[Opening Given data section]
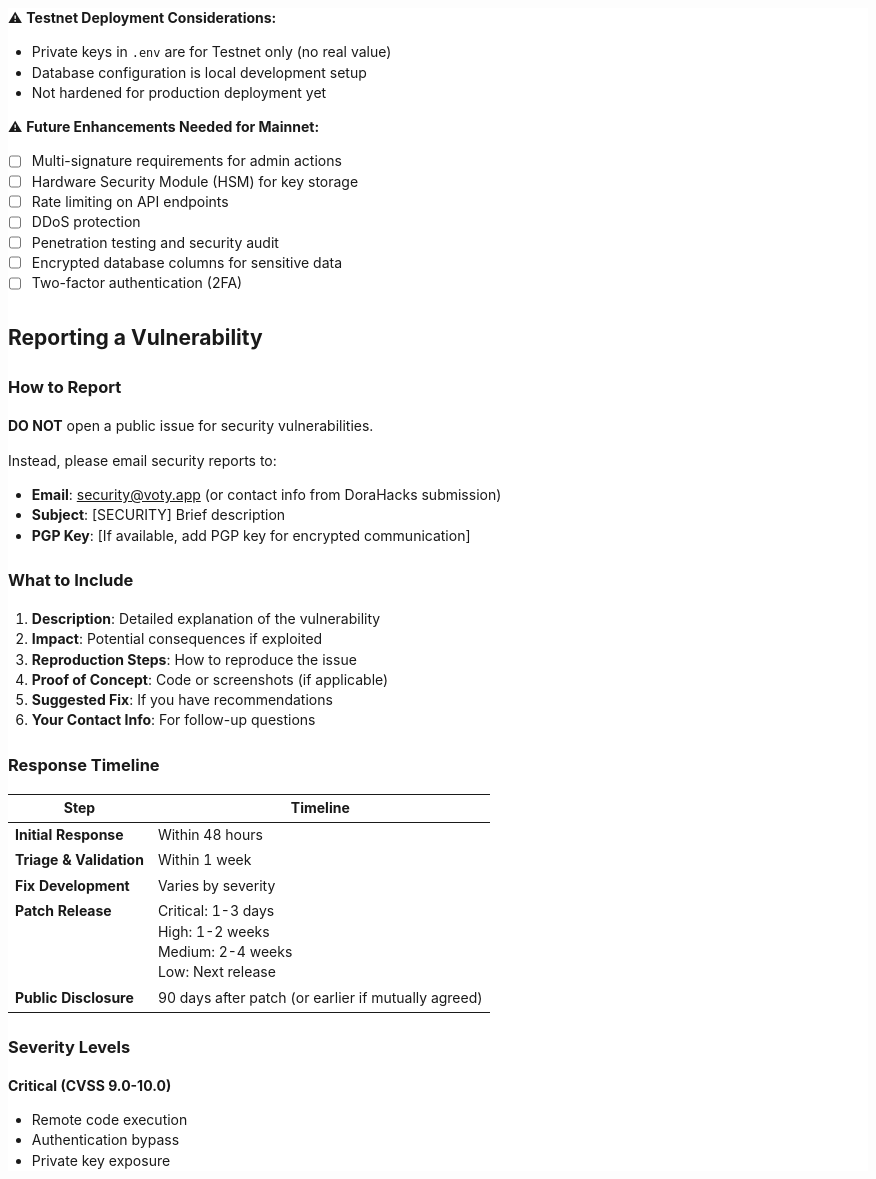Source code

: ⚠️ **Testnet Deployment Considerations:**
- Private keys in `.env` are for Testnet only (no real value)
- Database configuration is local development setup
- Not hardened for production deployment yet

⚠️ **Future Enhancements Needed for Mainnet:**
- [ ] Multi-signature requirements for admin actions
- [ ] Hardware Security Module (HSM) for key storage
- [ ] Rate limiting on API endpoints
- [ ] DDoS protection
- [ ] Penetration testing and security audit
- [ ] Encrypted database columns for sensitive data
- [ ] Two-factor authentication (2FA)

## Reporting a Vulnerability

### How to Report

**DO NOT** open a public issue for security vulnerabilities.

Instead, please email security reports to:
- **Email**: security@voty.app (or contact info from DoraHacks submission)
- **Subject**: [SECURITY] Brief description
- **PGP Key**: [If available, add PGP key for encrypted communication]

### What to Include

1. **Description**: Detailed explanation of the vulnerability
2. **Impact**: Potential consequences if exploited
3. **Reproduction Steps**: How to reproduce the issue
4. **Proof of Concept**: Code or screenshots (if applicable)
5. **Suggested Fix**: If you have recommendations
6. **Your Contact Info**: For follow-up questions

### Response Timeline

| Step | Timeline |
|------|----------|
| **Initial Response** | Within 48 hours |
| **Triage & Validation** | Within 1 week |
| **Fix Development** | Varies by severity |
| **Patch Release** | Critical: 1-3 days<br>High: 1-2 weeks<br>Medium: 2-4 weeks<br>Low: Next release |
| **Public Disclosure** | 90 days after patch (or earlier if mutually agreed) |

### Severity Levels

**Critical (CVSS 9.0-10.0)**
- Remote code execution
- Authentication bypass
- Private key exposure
[Closing Given data section]
[Opening Given data section]
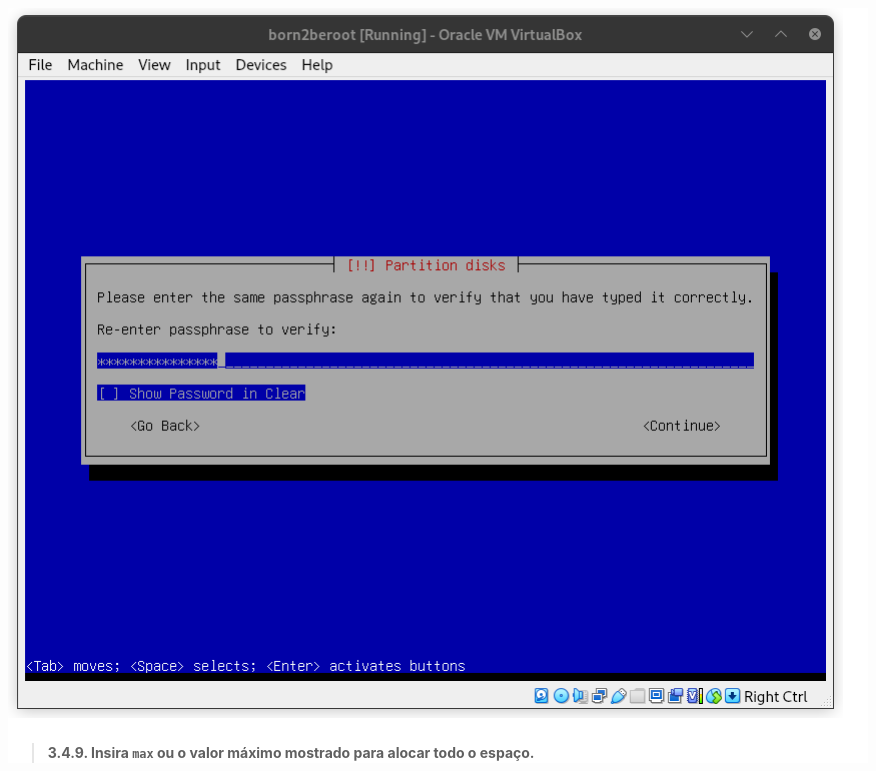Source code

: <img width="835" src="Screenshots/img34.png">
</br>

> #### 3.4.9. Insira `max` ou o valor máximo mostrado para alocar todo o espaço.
[Closing Given data section]
[Opening Given data section]
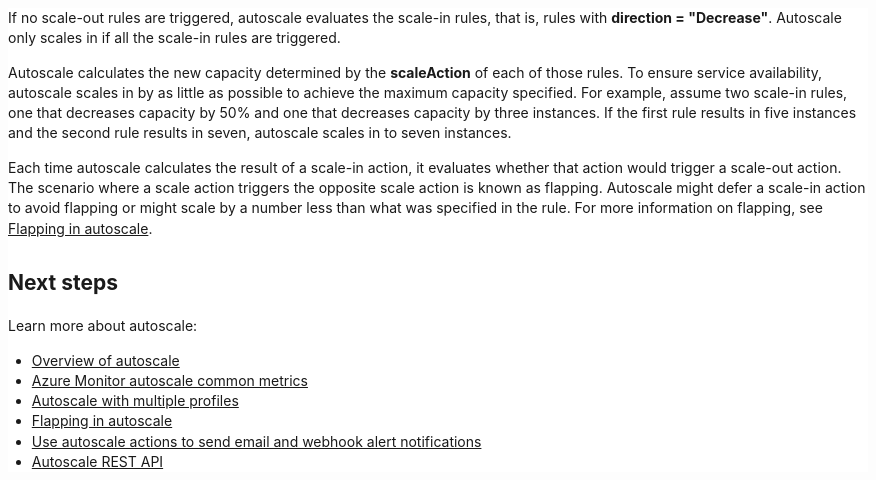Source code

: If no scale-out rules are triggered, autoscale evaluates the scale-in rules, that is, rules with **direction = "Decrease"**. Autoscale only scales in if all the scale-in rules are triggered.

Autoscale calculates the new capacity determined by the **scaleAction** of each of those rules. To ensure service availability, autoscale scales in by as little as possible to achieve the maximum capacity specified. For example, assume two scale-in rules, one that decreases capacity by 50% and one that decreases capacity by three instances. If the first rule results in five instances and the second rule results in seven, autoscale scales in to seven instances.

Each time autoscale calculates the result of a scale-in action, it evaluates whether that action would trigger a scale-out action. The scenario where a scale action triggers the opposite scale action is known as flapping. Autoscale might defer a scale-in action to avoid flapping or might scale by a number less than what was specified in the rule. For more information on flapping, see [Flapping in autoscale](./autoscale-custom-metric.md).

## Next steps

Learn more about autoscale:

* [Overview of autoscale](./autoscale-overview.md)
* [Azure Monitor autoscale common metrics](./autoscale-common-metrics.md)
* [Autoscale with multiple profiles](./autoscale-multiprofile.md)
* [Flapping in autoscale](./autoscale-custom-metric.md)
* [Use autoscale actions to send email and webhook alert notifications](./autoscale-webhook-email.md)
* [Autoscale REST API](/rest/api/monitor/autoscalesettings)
[Closing Given data section]
■ Task objective ■
Reproduce each line in the listing above that mentions the string "custom".

■ Finished exercise ■
Each time autoscale calculates the result of a scale-in action, it evaluates whether that action would trigger a scale-out action. The scenario where a scale action triggers the opposite scale action is known as flapping. Autoscale might defer a scale-in action to avoid flapping or might scale by a number less than what was specified in the rule. For more information on flapping, see [Flapping in autoscale](./autoscale-custom-metric.md).
* [Flapping in autoscale](./autoscale-custom-metric.md)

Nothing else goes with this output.